La conclusion du processus d’évaluation. Le processus d’évaluation se conclut d’abord par la validation de la fourchette de valeurs établie pour l’entreprise évaluée. Ainsi, selon les répondants, la première façon de valider les résultats obtenus par une méthode

d’évaluation consiste à appliquer une autre méthode d’évaluation; le but étant l’obtention d’un résultat similaire pour les deux méthodes mises de l’avant. Il leur est également possible de valider les résultats obtenus en consultant des collègues ainsi qu’en soumettant le fruit de leur travail à un rigoureux processus de contrôle de la qualité. Et bien que le capital humain ne fasse pas l’objet d’une évaluation financière distincte, il n’en demeure pas moins que celui-ci peut avoir un impact sur le processus d’évaluation, validant alors la valeur globale déterminée pour l’entreprise. En dernier lieu, les parties impliquées dans le processus d’évaluation doivent finalement passer à l’action. Dépendamment du contexte de l’évaluation ainsi que de la nature du mandat réalisé, soit que la JVM déterminée pour une entreprise est simplement divulguée au client, soit qu’un processus de négociation s’enclenche dans le but ultime de conclure la transaction ayant donné naissance à l’évaluation d’entreprise.

1.1.1.2 Retombées de la résidence en entreprise

La réalisation de la résidence en entreprise a permis de confirmer que les méthodes traditionnelles d’évaluation ne prennent pas explicitement en considération la valeur financière du capital humain. De plus, les acteurs consultés œuvrant dans le domaine de l’évaluation reconnaissent la création d’une valeur ajoutée par la présence du capital humain au sein d’une entreprise, mais admettent ne pas savoir de quelle façon quantifier cette valeur. Désirant alors inclure cette variable dans leur processus d’évaluation d’entreprise, les professionnels de ce domaine ont tenté de développer certaines pratiques leur permettant de prendre en considération la valeur générée par le capital humain.

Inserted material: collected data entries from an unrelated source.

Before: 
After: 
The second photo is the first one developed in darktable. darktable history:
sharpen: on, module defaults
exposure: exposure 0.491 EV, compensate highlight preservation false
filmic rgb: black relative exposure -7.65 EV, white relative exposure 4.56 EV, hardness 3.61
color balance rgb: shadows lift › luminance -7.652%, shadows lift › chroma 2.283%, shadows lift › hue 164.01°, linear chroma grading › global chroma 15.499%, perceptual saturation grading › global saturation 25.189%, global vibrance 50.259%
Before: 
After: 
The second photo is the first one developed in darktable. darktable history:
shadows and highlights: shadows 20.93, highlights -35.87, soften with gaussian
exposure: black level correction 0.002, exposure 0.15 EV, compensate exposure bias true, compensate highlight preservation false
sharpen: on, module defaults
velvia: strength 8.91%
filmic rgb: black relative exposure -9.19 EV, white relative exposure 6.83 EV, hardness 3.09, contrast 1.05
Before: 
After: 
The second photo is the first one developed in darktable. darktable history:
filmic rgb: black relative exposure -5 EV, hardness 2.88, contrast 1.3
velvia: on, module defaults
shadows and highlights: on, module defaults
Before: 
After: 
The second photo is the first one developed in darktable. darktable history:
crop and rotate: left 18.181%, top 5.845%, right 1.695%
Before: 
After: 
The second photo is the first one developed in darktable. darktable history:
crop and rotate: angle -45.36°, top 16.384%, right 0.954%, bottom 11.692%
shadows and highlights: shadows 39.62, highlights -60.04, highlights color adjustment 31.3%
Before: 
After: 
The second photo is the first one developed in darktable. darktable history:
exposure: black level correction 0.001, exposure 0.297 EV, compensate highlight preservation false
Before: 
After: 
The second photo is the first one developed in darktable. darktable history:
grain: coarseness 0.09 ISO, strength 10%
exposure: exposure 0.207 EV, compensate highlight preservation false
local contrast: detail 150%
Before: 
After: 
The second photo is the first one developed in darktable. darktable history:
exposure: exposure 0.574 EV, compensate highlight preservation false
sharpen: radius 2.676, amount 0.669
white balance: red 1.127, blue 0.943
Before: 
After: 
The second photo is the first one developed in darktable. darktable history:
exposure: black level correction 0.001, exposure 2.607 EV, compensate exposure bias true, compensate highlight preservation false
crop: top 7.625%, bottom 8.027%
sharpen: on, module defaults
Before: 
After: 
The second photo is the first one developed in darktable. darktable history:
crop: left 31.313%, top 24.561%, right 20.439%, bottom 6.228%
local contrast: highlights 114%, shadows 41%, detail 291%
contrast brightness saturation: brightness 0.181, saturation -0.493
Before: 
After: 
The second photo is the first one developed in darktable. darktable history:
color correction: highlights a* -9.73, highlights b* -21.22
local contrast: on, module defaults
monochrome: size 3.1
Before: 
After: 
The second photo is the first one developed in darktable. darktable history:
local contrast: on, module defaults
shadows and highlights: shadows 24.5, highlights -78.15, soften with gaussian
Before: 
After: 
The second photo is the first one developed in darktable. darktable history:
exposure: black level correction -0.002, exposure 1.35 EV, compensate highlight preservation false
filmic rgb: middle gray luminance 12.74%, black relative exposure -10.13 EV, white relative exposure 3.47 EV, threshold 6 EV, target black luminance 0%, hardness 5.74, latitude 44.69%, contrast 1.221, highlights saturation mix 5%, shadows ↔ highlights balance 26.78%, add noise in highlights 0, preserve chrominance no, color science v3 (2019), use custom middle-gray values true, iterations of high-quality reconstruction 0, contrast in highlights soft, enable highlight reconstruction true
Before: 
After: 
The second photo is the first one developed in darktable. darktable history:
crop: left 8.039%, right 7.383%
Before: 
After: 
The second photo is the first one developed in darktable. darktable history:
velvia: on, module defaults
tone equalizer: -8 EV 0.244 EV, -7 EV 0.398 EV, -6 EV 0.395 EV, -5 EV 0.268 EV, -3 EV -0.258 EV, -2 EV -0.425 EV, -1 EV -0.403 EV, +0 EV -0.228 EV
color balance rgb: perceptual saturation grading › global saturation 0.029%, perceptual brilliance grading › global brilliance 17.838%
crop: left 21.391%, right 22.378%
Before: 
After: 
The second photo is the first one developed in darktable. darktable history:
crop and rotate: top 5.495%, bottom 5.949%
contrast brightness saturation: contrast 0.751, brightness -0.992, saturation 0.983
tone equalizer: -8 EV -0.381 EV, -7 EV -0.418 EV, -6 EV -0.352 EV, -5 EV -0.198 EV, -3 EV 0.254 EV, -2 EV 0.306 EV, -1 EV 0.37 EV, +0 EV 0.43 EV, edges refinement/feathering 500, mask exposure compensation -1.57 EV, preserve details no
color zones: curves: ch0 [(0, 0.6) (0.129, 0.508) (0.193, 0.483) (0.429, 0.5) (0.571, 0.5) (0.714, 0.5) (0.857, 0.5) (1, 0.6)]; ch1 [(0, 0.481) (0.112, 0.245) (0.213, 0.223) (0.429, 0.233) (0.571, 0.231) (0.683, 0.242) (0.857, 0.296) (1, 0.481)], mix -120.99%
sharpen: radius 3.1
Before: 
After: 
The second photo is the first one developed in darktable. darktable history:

Selon les résultats obtenus par la résidence en entreprise, une de ces pratiques consisterait à identifier certains indicateurs de valeur liés au capital humain dans le but de les intégrer dans l’évaluation du niveau de risque découlant de l’exploitation d’une entreprise; ce niveau de risque servant alors de base à certaines méthodes traditionnelles d’évaluation. Une autre pratique serait tout simplement de prendre pour acquis que la valeur ajoutée attribuable au capital humain se reflète déjà dans la rentabilité actuelle de l’entreprise sur laquelle se basent certaines méthodes

traditionnelles d’évaluation. À l’inverse, cette pratique impliquerait également que la rentabilité et, par conséquent, la valeur d’une entreprise soient réduites lorsque des employés quittent l’organisation qui les emploie. Puis la dernière pratique relevée consisterait à valider la valeur totale déterminée pour une entreprise en s’assurant de la présence de certaines caractéristiques liées au capital humain. En somme, suite à la réalisation de la résidence en entreprise, les pratiques recensées en matière d’évaluation semblent montrer que la valeur générée par la présence du capital humain au sein d’une entreprise est englobée dans la prime totale désignée comme étant le goodwill, et ce, lorsqu’elle est prise en considération, ce qui ne semble pas toujours être le cas.